マルディネ哲学の核心にあるのは、「感じること」(« sentir »)である。

しかし、それは、知解に対立する感覚的なもの、五感の多様性、共通感覚への転移など、哲学が古来考察してきたことがらを重んじるということではない。マルディネにおいて、感じることとは、それによって心身ともに私がこの世界に到来し、世界が私へと達し、私を捉える出来事にほかならない。この到来する出来事(événement-avènement)の比類のない力は、それのみが私に言葉を与えるものであるが、あらゆることについて決する、まさに「危機」(« crise »)にほかならない。この感じることにおいて到来する危機が、私にあるものであることを強いる。と同時に、自分で決めなければならないという可能性についても、その射程と範囲を規定してくる。

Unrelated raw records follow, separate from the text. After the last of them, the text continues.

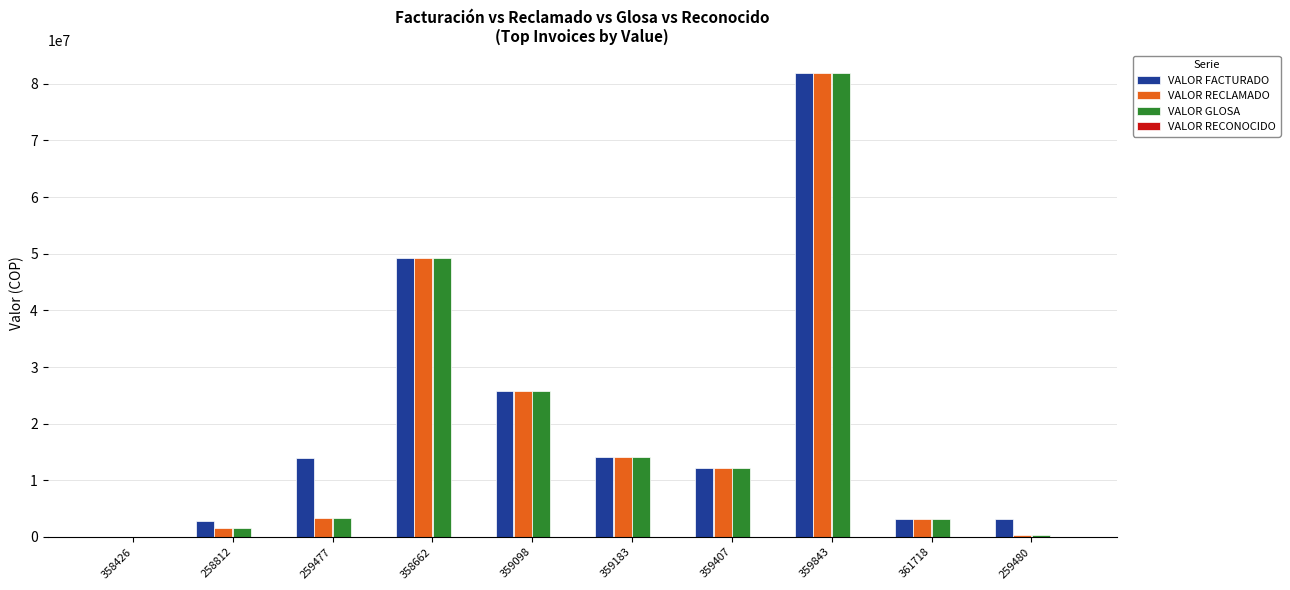

What is the sum of all VALOR RECLAMADO values?

191673641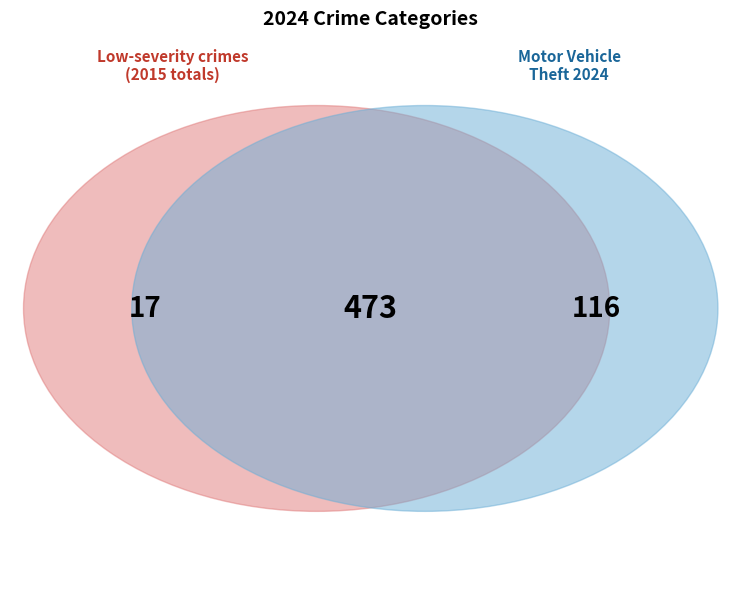

Which category accounts for the majority?

Theft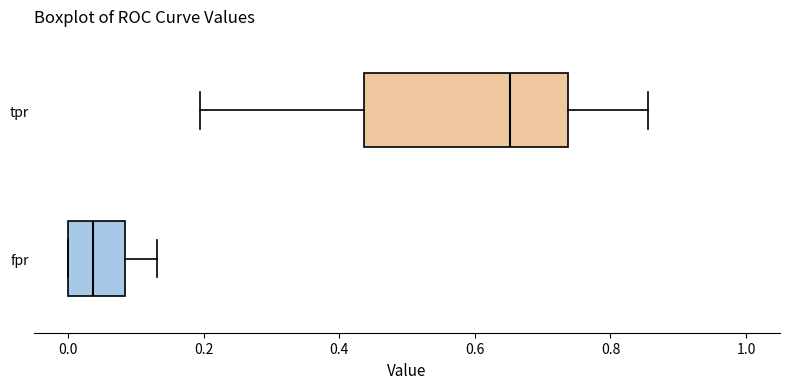

Which box has the furthest to the left median line?

fpr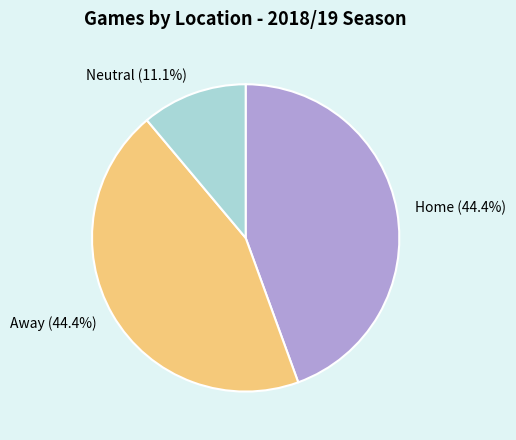

Which has a higher value, Neutral or Home?

Home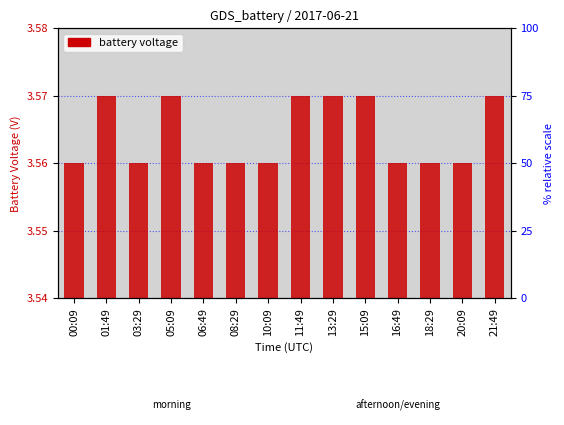

At which category does the chart reach its minimum across all series?

00:09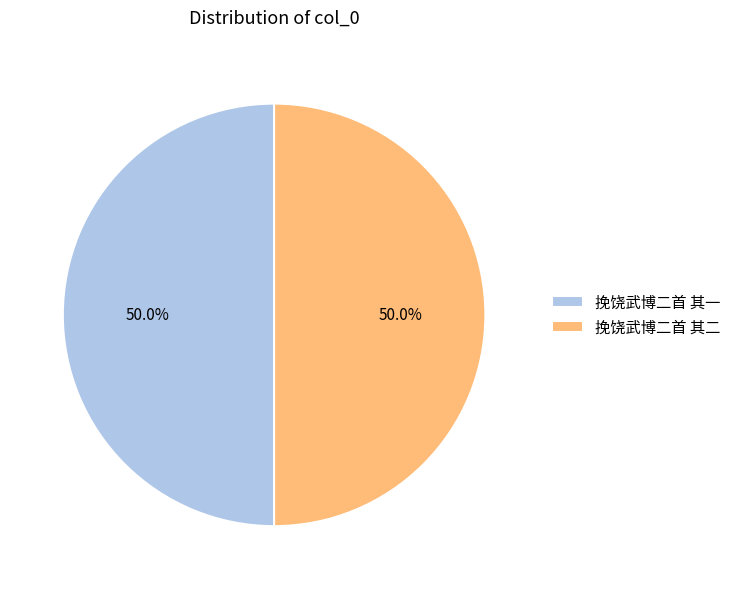

Combined, do 挽饶武博二首 其二 and 挽饶武博二首 其一 account for over 50%?

Yes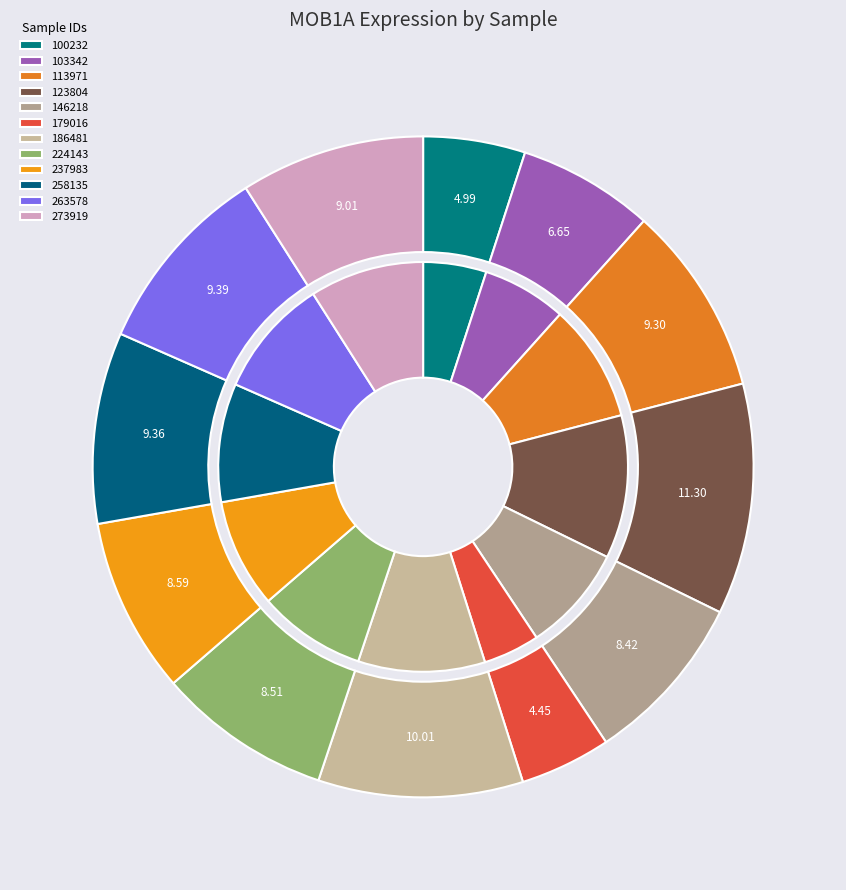

Which has a higher value, 237983 or 263578?

263578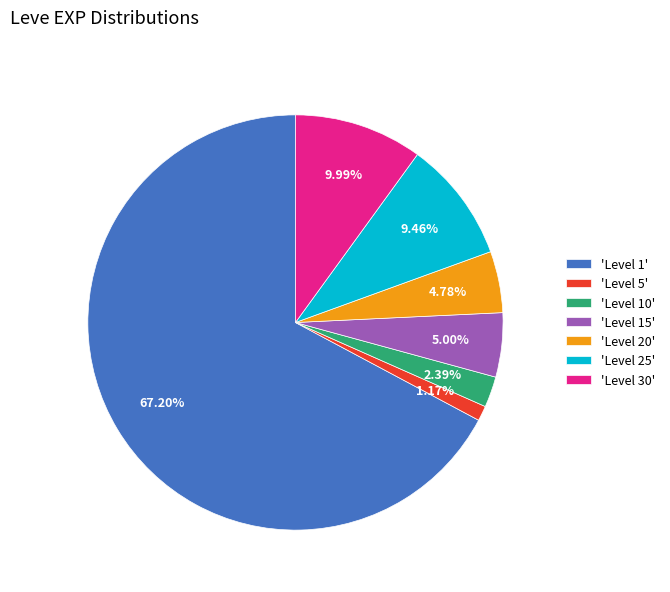

To the nearest percent, what is the average slice percentage?

14%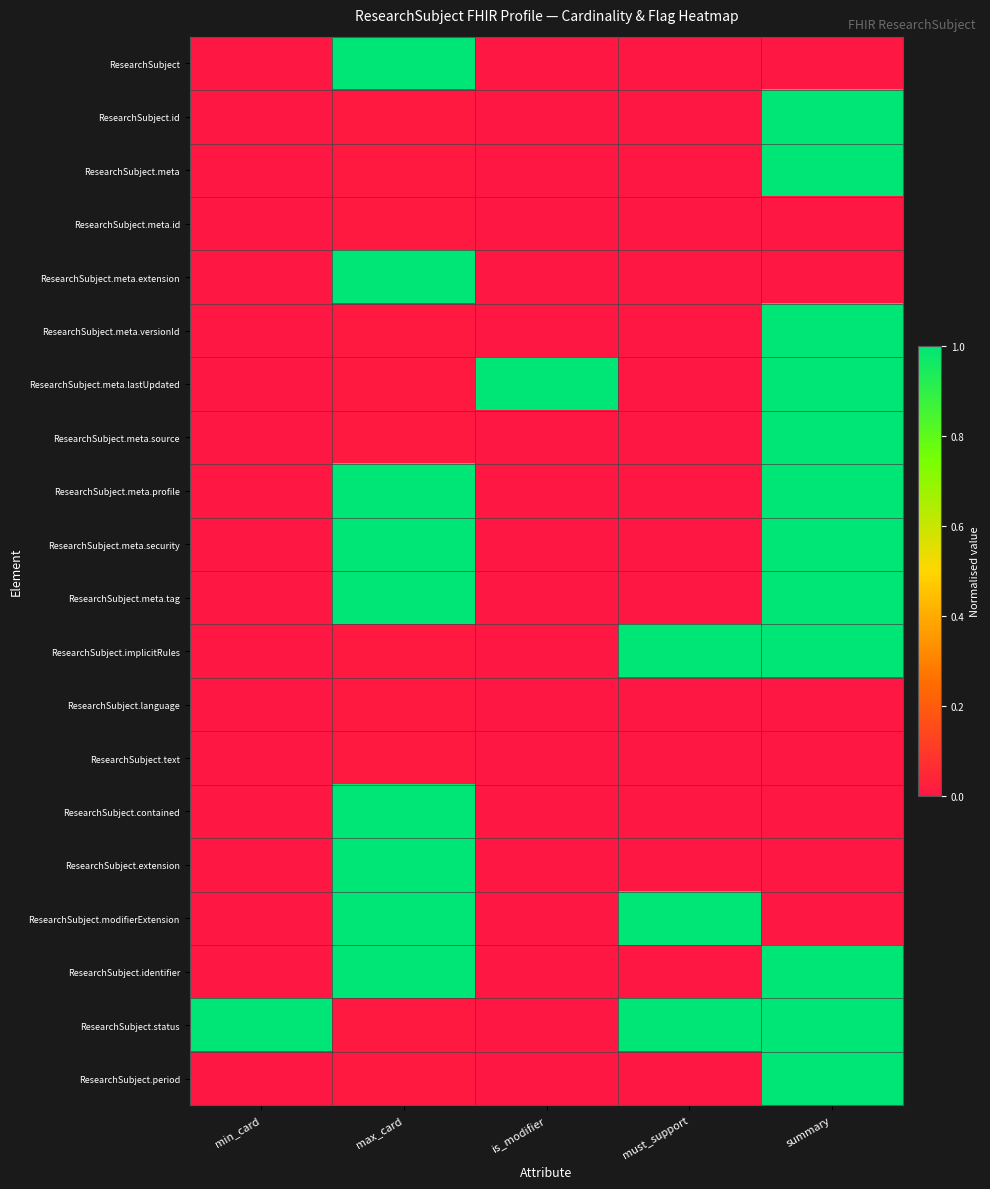

What is the total value across all series at max_card?

9.1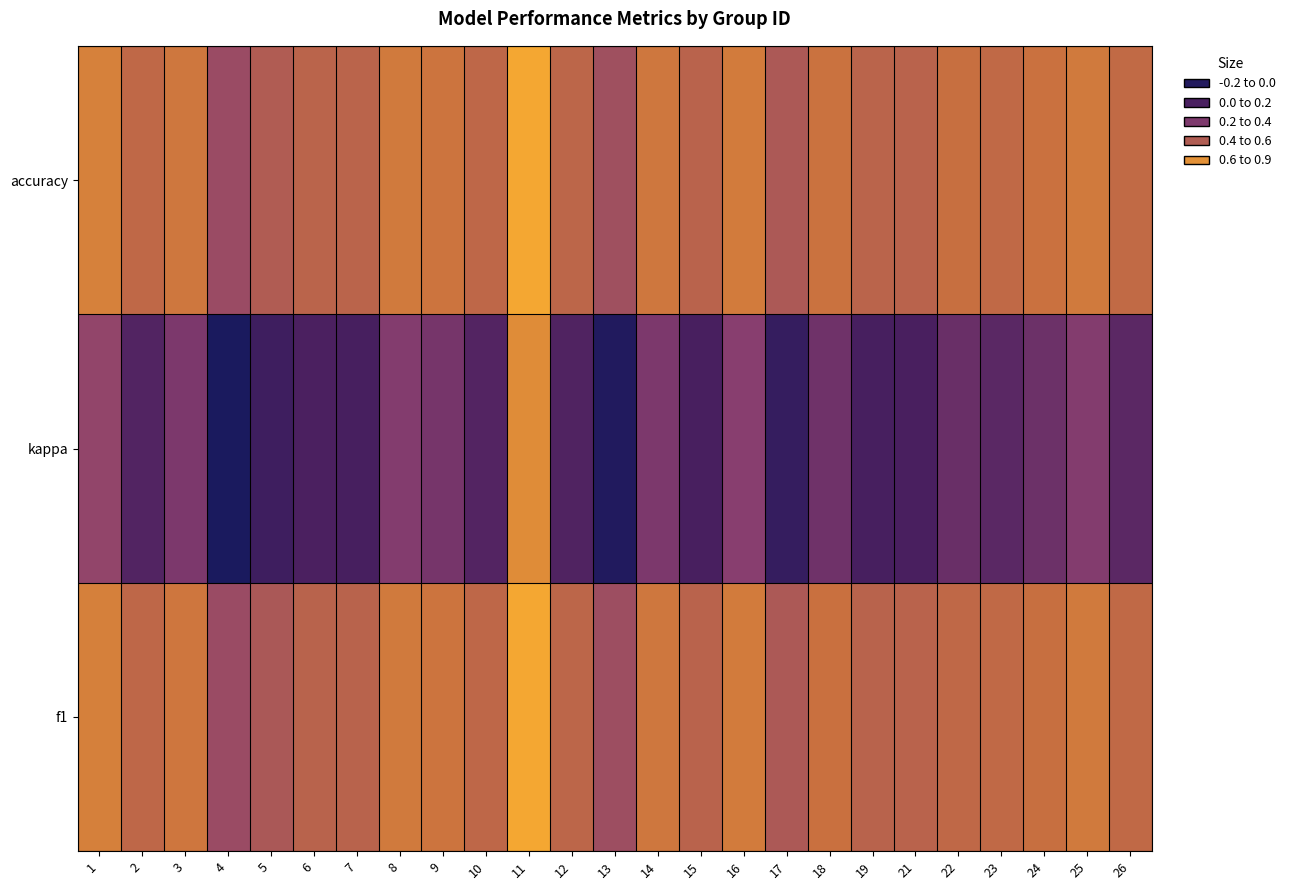

Which series has the largest total across all categories?

accuracy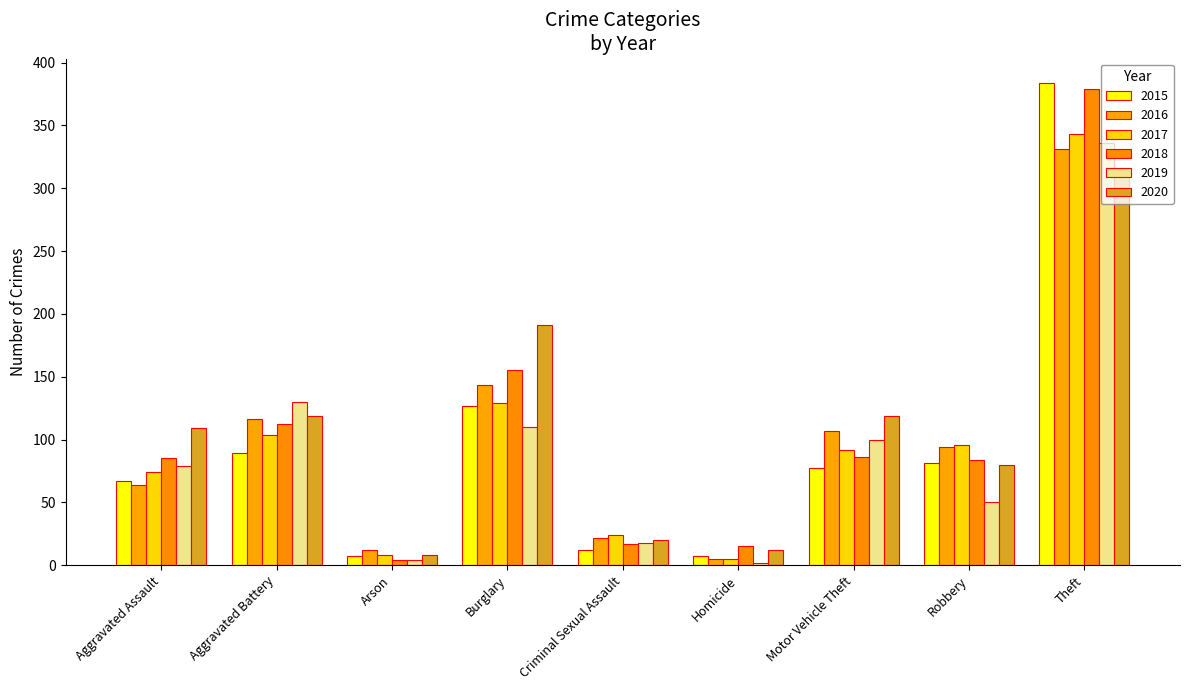

What is the spread (max minus min) of values at Homicide?

13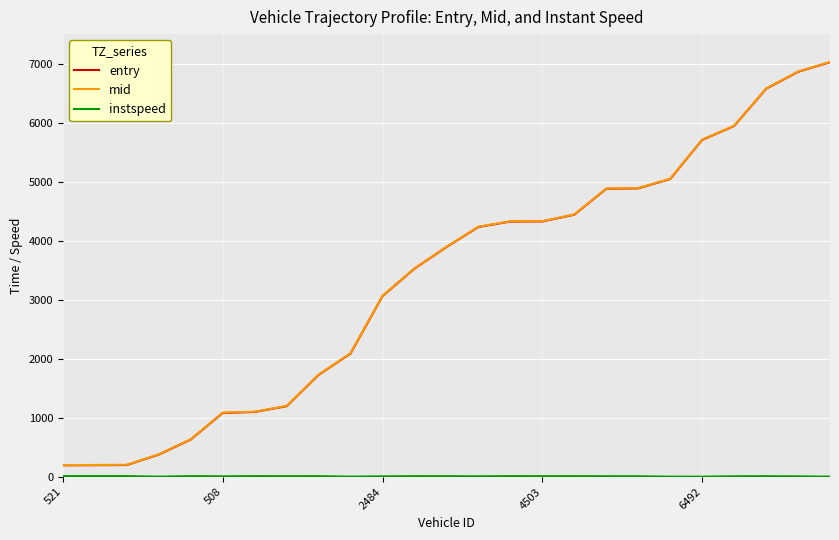

What is the minimum value for entry?

197.6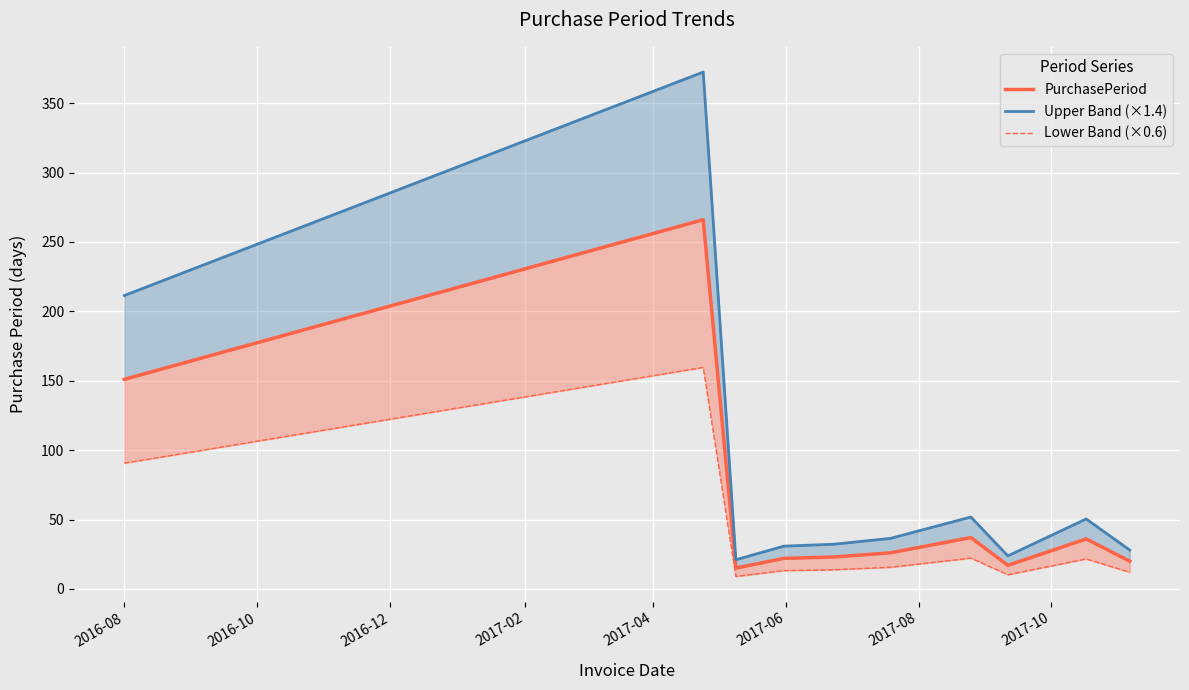

What position from the left is 2016-08?

1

マルディネは、この危機へと様々な記述を通じて繰り返し立ち返る。感覚をめぐる伝統的な問題を扱うときでさえ、出発点はこの危機にある。この危機において感じることとは、ある一個の感覚主体において時に応じて生じるあれこれの情感などではなく、開かれた以上はもはや決して閉じられることのない開けによって私を世界に開くことそのことなのである。

この「驚き」(« surprise »)があらゆる「手掛かり」(« prise »)に先立つ。マルディネは好んでこう言う。このテーゼに従えば、この驚きをもたらさずにはおかない危機から出発しない哲学的思索は、すべてその出発点において間違っている、ということになる。